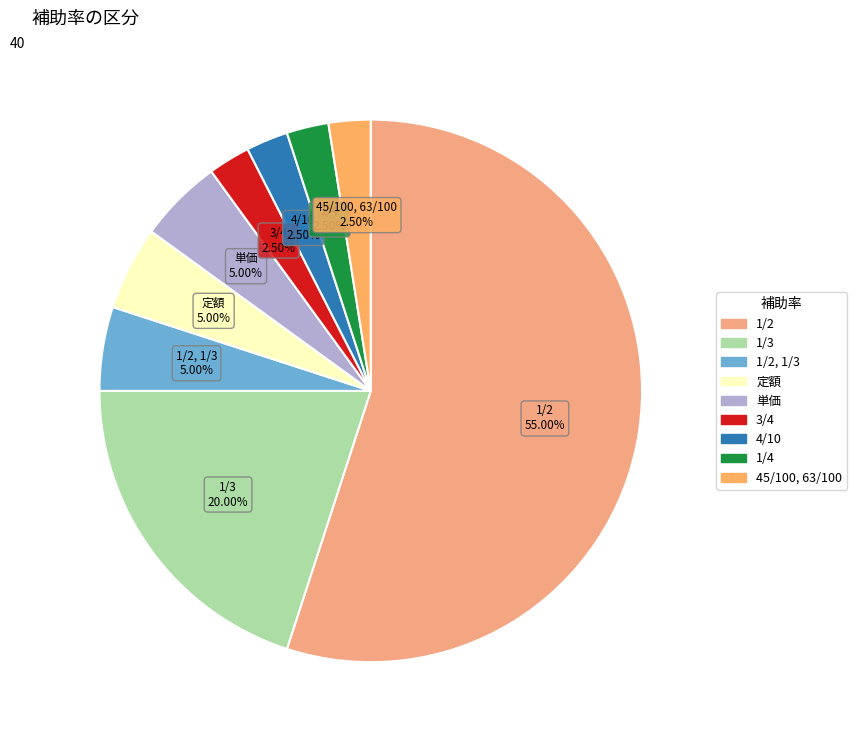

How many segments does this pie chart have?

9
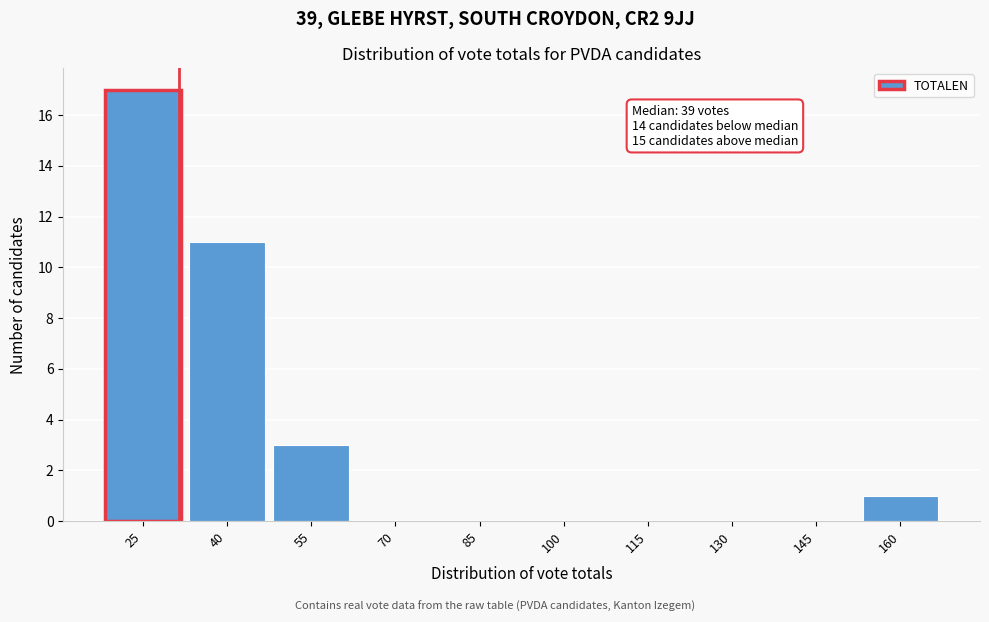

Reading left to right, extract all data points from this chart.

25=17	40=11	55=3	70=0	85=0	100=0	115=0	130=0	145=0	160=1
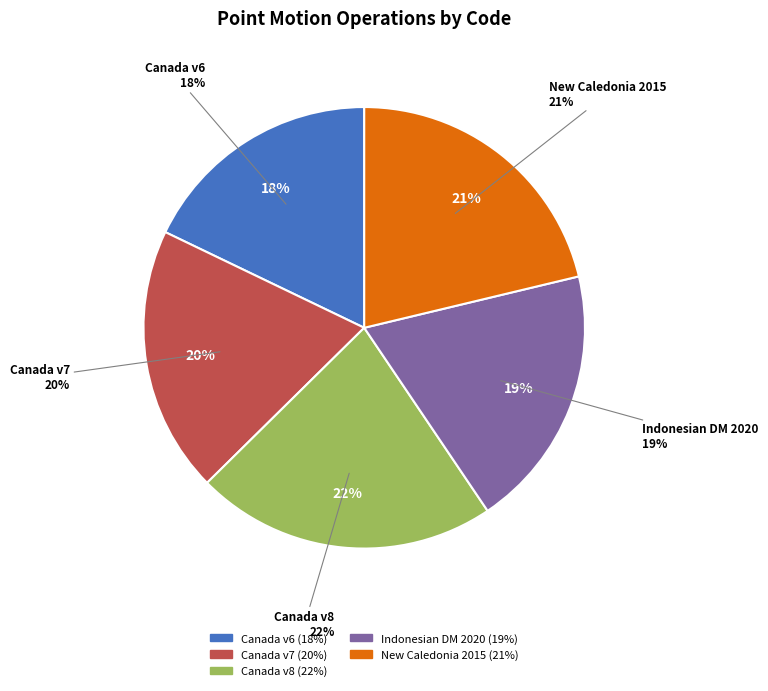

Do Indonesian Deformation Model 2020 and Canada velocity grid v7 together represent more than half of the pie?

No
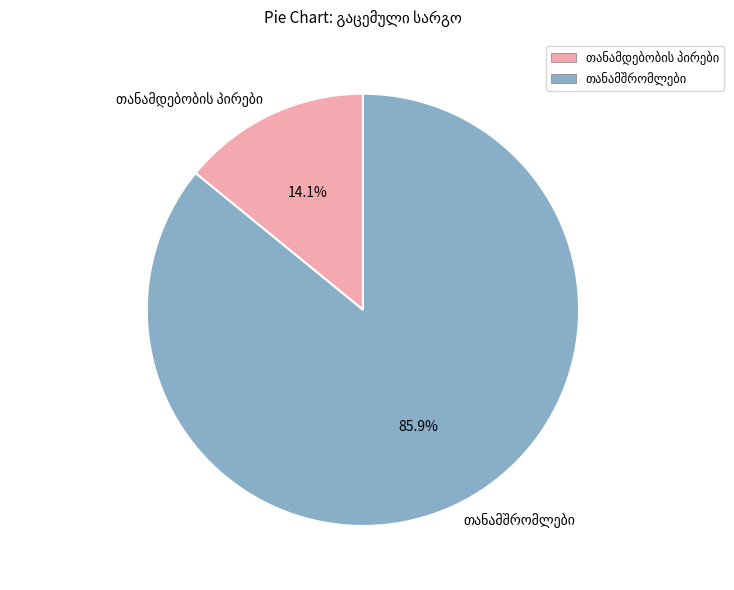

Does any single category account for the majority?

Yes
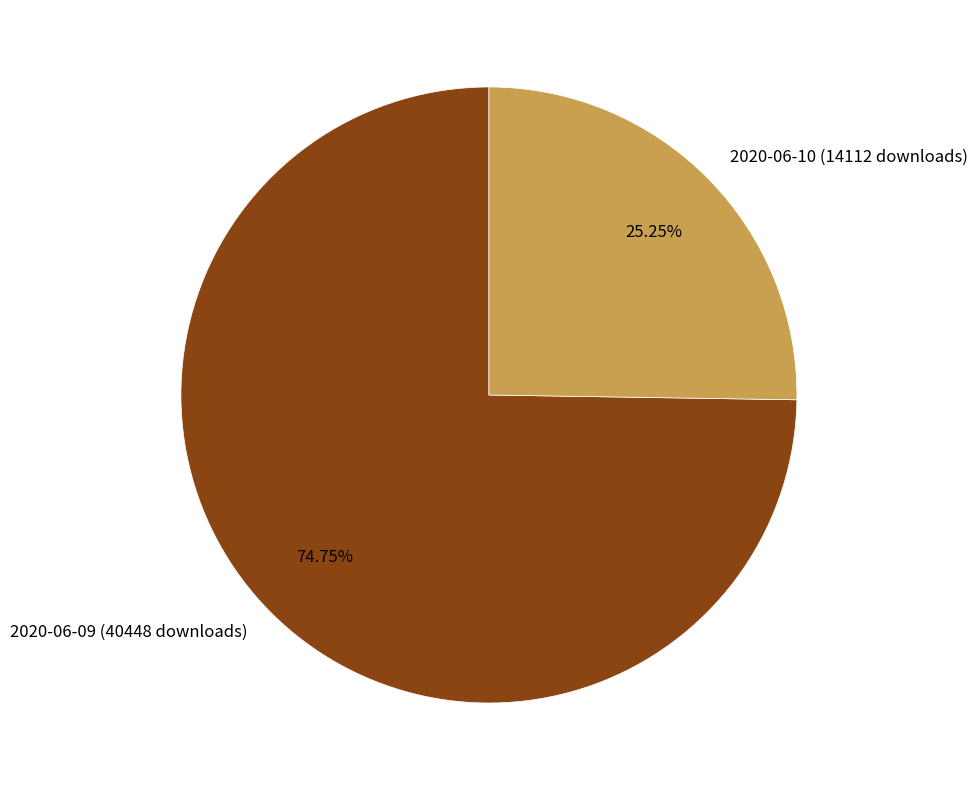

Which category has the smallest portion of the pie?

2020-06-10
§ §
• **Task description**:
Update all of the records above by replacing every instance of "pie" with "circle" and leaving everything else unchanged. Omit the pictures from your answer.

• **Answer section**:
How many segments does this circle chart have?

9

Reading left to right, extract all data points from this chart.

25=17	40=11	55=3	70=0	85=0	100=0	115=0	130=0	145=0	160=1

Do Indonesian Deformation Model 2020 and Canada velocity grid v7 together represent more than half of the circle?

No

Does any single category account for the majority?

Yes

Which category has the smallest portion of the circle?

2020-06-10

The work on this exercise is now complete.